Ryan Foley’s latest on #planegate reveals the names of more passengers who flew with Iowa State University President Steven Leath on the university’s King Air, often on hunting trips, including his “best friend” Bill Dougherty; Ankeny businessman and ISU donor Mel Weatherwax, who, Foley writes, “made headlines in 2013 when he yelled and charged at Kansas basketball coach Bill Self after the Jayhawks defeated the Cyclones, forcing an officer to restrain him”; and Pete Brownell, an NRA board member and CEO of firearms supplier Brownells Inc., who joined Leath and Ames realtor Dean Hunziker on a September 2014 outing to Indiana to meet with real estate investor Steve Hageman and Gov. Mike Pence, who’s now Donald Trump’s running mate.
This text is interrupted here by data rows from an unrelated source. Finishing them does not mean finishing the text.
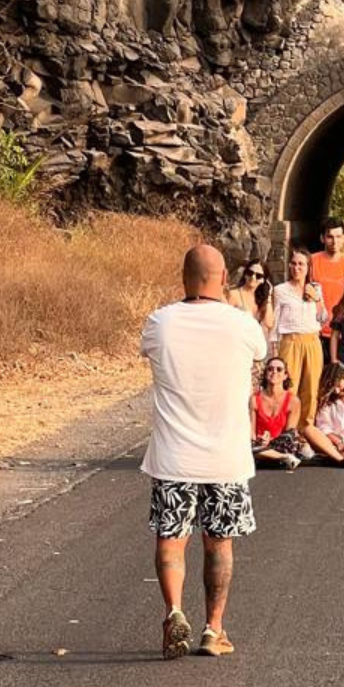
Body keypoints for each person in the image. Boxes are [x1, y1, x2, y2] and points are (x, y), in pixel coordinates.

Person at [140, 242, 266, 660]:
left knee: (172, 540)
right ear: (225, 279)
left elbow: (148, 352)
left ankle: (175, 611)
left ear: (183, 278)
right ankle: (214, 628)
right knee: (219, 543)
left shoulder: (160, 323)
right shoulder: (242, 325)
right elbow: (261, 353)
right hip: (226, 457)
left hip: (173, 455)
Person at [272, 248, 326, 426]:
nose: (297, 268)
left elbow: (323, 318)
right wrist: (274, 349)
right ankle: (287, 429)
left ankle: (305, 429)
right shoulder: (280, 290)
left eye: (301, 264)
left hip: (312, 341)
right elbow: (275, 322)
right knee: (289, 387)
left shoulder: (316, 288)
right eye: (293, 263)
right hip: (291, 341)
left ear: (308, 267)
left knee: (311, 388)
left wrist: (317, 299)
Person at [311, 216, 344, 361]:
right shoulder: (311, 262)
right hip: (315, 331)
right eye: (330, 237)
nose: (334, 241)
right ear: (322, 238)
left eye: (338, 236)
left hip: (341, 332)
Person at [251, 355, 307, 469]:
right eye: (270, 369)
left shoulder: (293, 401)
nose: (274, 372)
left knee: (289, 439)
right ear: (265, 374)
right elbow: (251, 431)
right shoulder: (254, 399)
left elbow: (289, 434)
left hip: (280, 444)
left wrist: (270, 441)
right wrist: (259, 440)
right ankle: (283, 457)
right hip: (259, 446)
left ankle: (276, 456)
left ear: (285, 375)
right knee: (245, 445)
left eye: (279, 369)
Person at [228, 258, 275, 384]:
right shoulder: (234, 294)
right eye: (250, 273)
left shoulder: (261, 299)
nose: (253, 277)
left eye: (258, 275)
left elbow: (269, 323)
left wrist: (269, 296)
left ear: (263, 280)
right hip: (237, 349)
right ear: (245, 273)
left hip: (255, 352)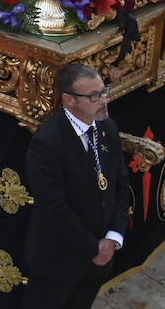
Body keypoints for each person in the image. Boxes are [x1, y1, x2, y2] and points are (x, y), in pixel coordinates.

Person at [24, 64, 130, 308]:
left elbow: (120, 184)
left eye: (104, 91)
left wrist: (113, 237)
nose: (103, 100)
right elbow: (54, 208)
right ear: (69, 100)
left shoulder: (107, 127)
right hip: (59, 261)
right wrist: (93, 247)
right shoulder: (48, 142)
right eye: (94, 96)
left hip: (100, 256)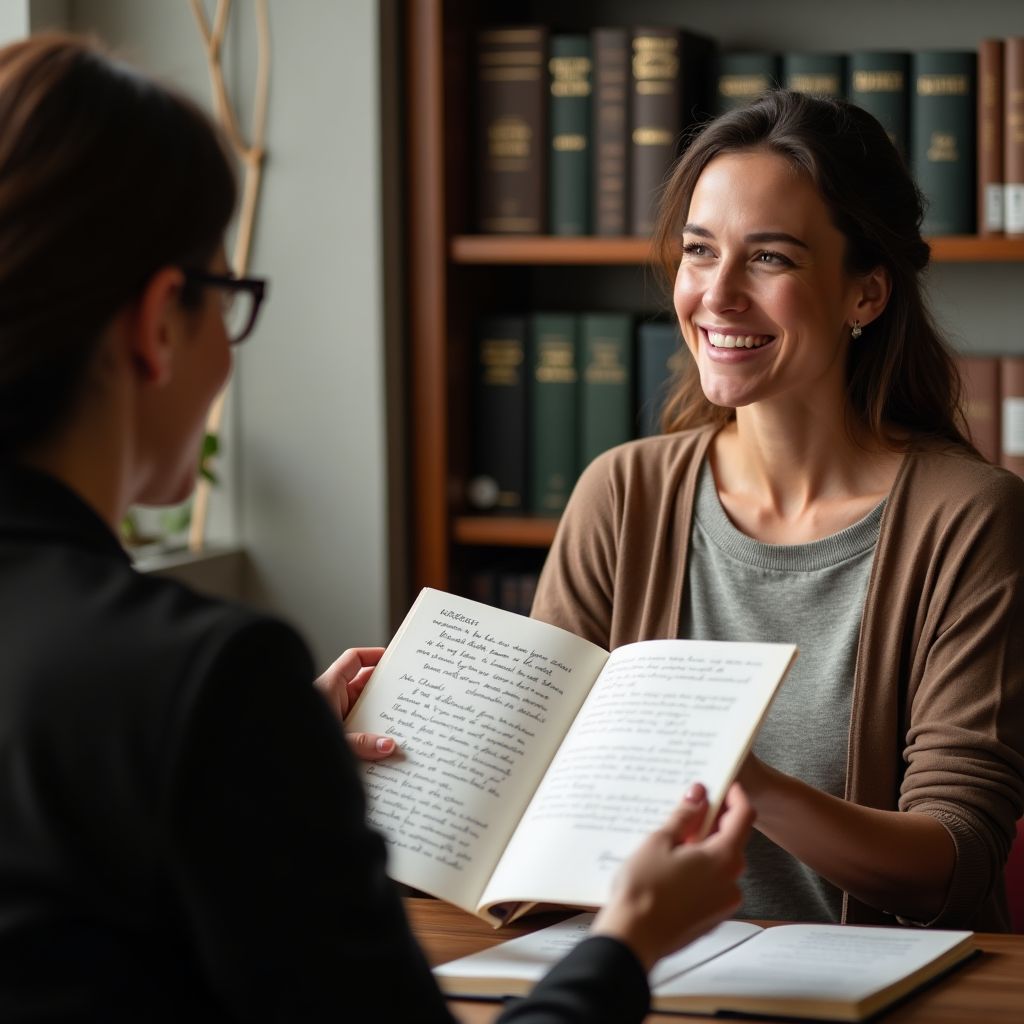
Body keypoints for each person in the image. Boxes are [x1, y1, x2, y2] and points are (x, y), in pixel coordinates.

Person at [0, 33, 755, 1022]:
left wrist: (266, 761)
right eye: (227, 298)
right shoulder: (202, 680)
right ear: (156, 325)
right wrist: (627, 940)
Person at [532, 89, 1024, 932]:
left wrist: (742, 775)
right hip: (637, 979)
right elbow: (534, 797)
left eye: (771, 259)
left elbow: (952, 858)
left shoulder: (970, 517)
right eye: (699, 251)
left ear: (865, 295)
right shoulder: (620, 493)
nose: (716, 295)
In an interview with the Iowa State Daily earlier this month, Leath claimed he had “nothing to hide” and scolded Foley for being “totally inappropriate” by asking university donors questions related to their trips – even though it was ISU itself that had mistakenly posted the unredacted information online to begin with.
“President Leath’s use of university aircraft as well as his sharing of his personal interests and engaging the interests of current and prospective donors has proven to be tremendously beneficial to the university,” Leath spokeswoman Megan Landolt told the AP. The spin echoes the university’s previous insistence that because the trips involved business affairs they did not violate university policy prohibiting travel strictly for personal reasons.
Since the scandal broke last month with news – also reported by the AP – that in July 2015 Leath damaged the university’s other plane, a Cirrus SR22, during a hard landing at an Illinois airport on a return trip from an 11-day vacation to North Carolina, ISU’s accounts of what transpired have changed repeatedly, with some stories appearing to be outright fabrications.
Leath plans to address the scandal at the Board of Regents’ next meeting later this week at the University of Northern Iowa.